The next morning when I went in, Mr. Al-Bugr fixed his wet, stupid little eyes on me, and said, "WY YOU DO DEES! WY YOU DO DEES!" And I told him. "We did this because when we had a president who would not have done it, the Ayatollah Khomeini drove him from office. That's why we did it." (Come to think of it, maybe that got the use of "would" across.) I like to think that maybe he actually thought for a minute, like a Buddhist having a first taste of Nirvana, but probably not. I did quit a few days later.

Fast forward a few years to Munich. I was in a bar near the Bahnhof and there was only one other guy in there. He spoke very good English, but no German, and I gave him some kind of language help. We started talking, and he was in town from guess where. Not a princeling, just an upper middle class businessman, probably with family connections, but not idle rich. He was in import-export, providing the goods the shiekdom is incapable of manufacturing. His sister was in another city for medical treatment and he was in Germany as her chaperon, his word.

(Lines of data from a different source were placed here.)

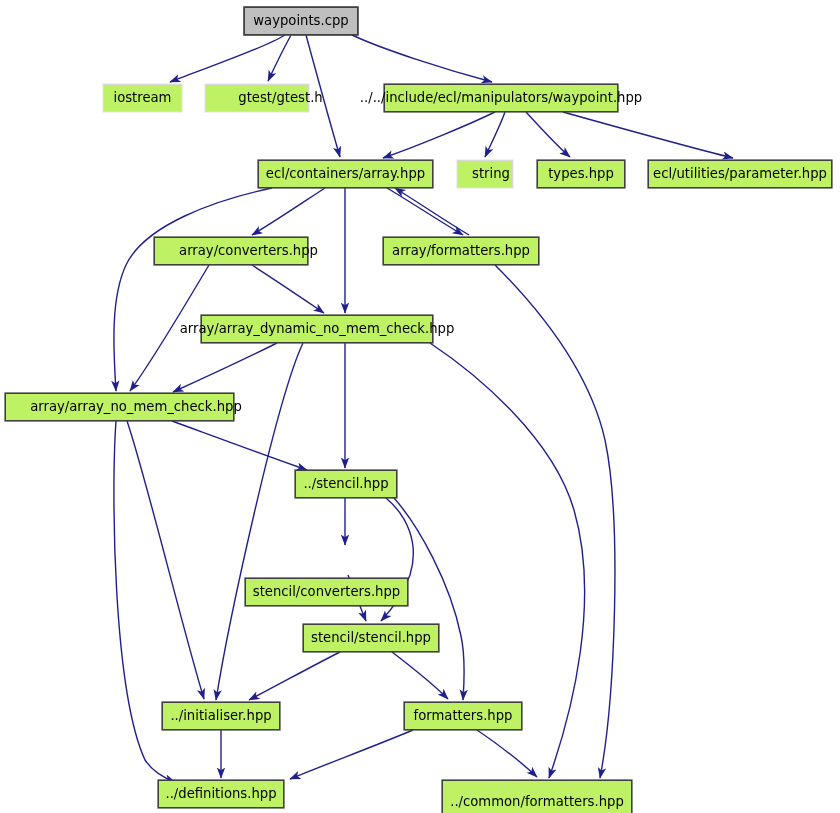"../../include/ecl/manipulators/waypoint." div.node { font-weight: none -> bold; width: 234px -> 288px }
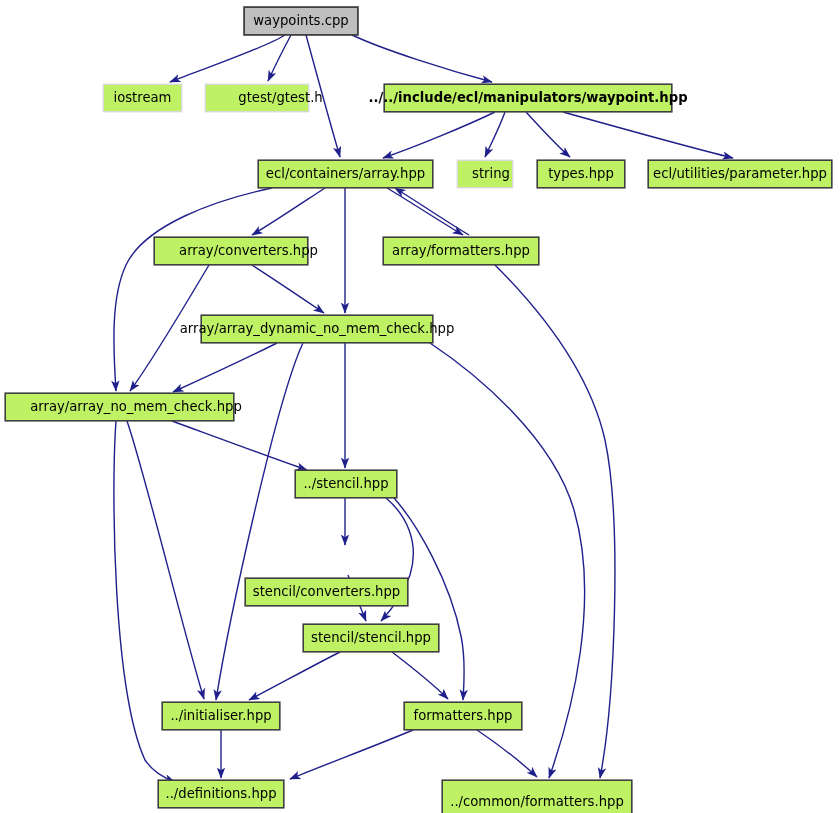"string" div.node { width: 56px -> 68px }
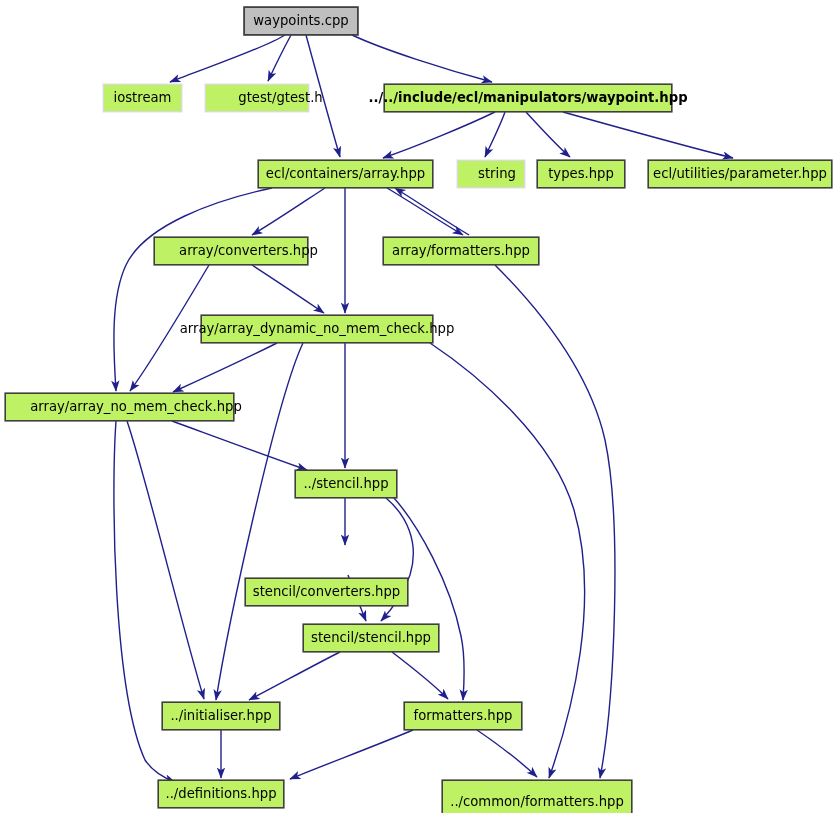"stencil/converters.hpp" div.node { left: 245px -> 259px; margin-top: 31px -> none }
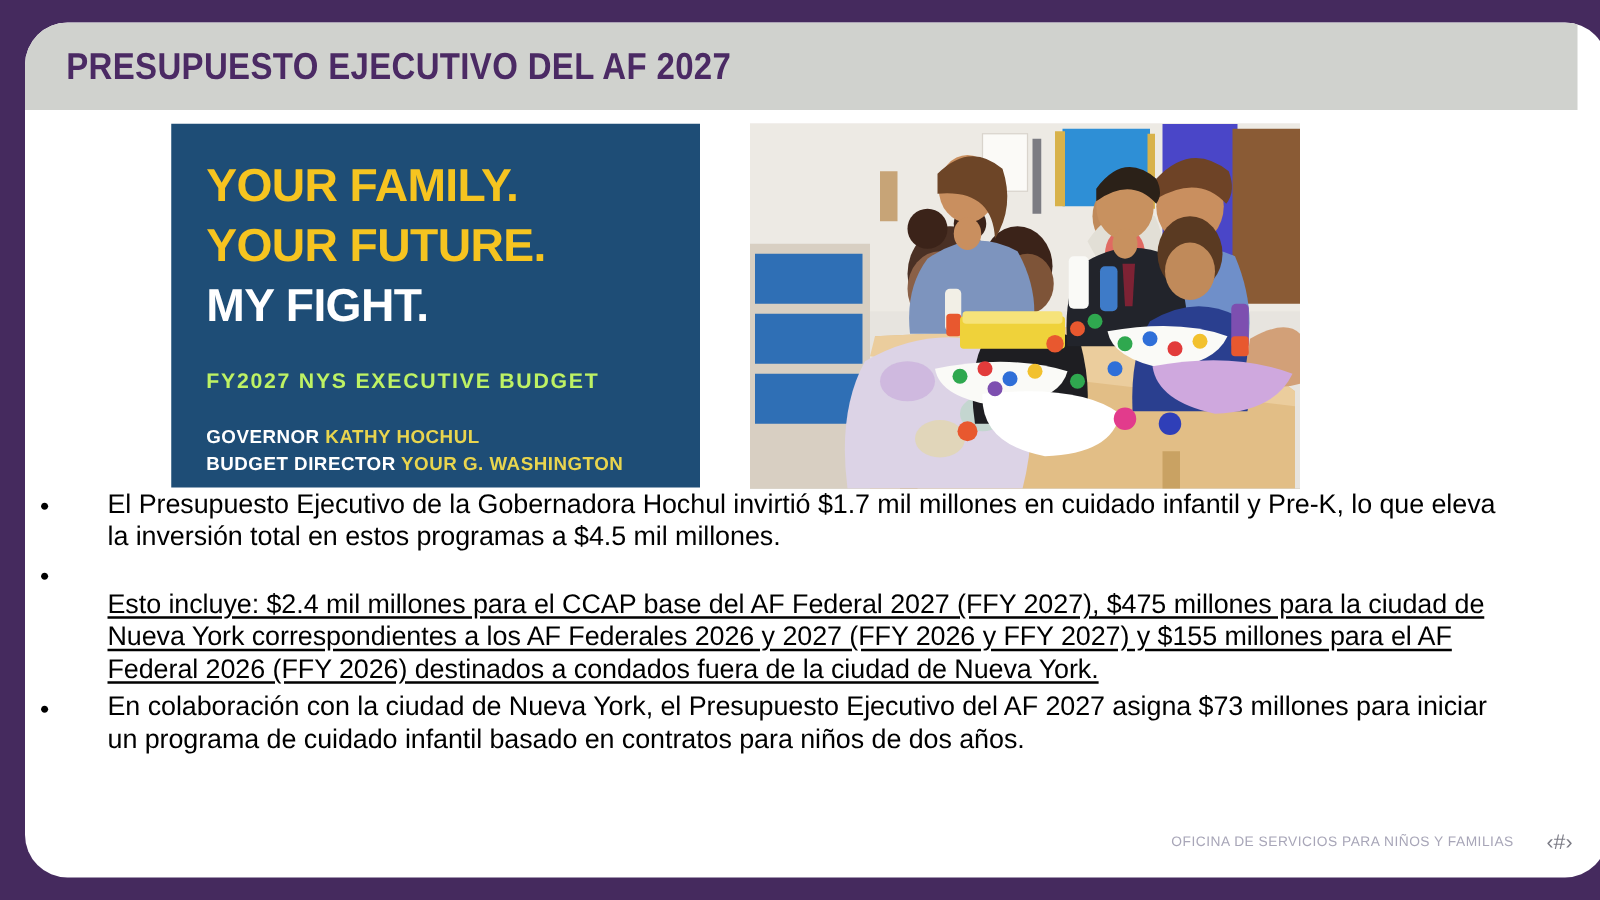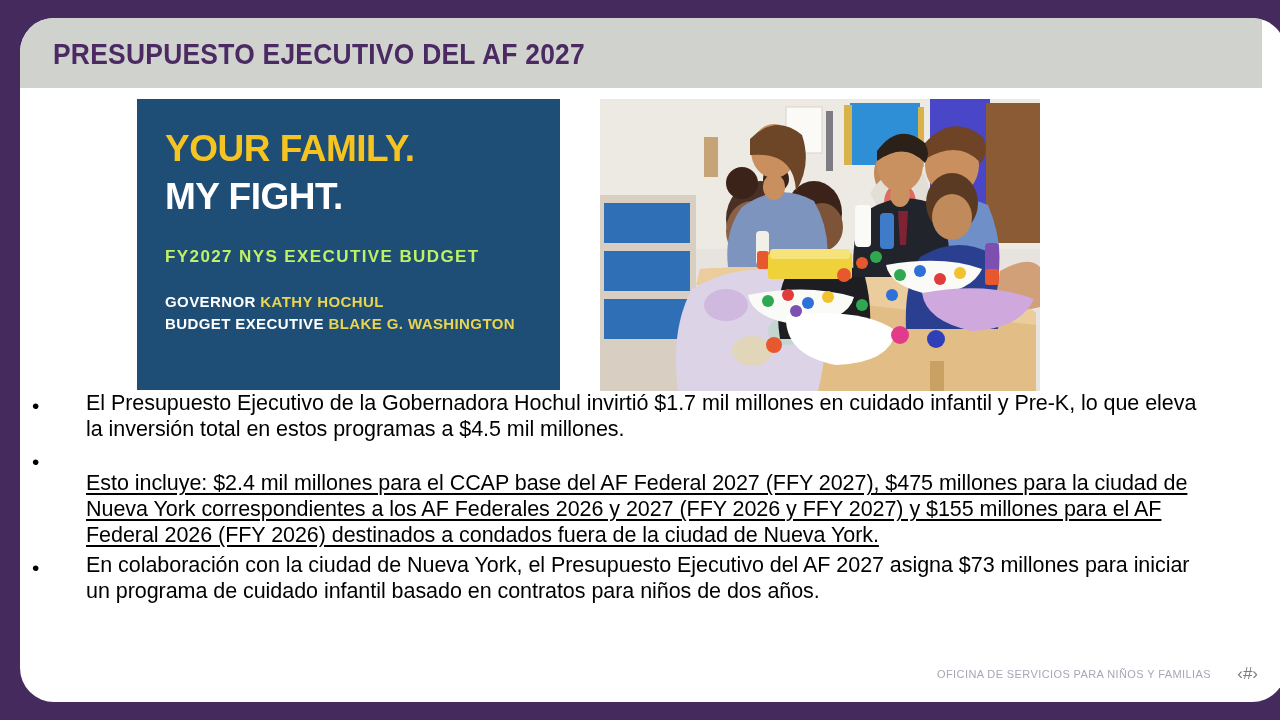"YOUR FUTURE." div.bc-line { html: none -> <div>YOUR FUTURE.</div> }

We wandered on to another, nicer place, and he started asking me where the girls were. I suppose he'd expected the whorehouses to be near the railroad station the way they are in Frankfurt, the main airport. (The big one wasn't close, and I didn't take him, but I imagine he found the place okay). He was keeping up just fine beer for beer, and finally I simply asked, "How in the hell do you cope with living in Saudi Arabia? I'd either be insane or executed."

He didn't bat an eye, and I'll never forget the answer: "I work my ass off ten months out of the year and then get out and go party like hell for two."

And that's my contribution to the discussion of the internal social battles in Saudi Arabia. Not that everybody doesn't already know that the regime stays in place by buying the potential opposition off.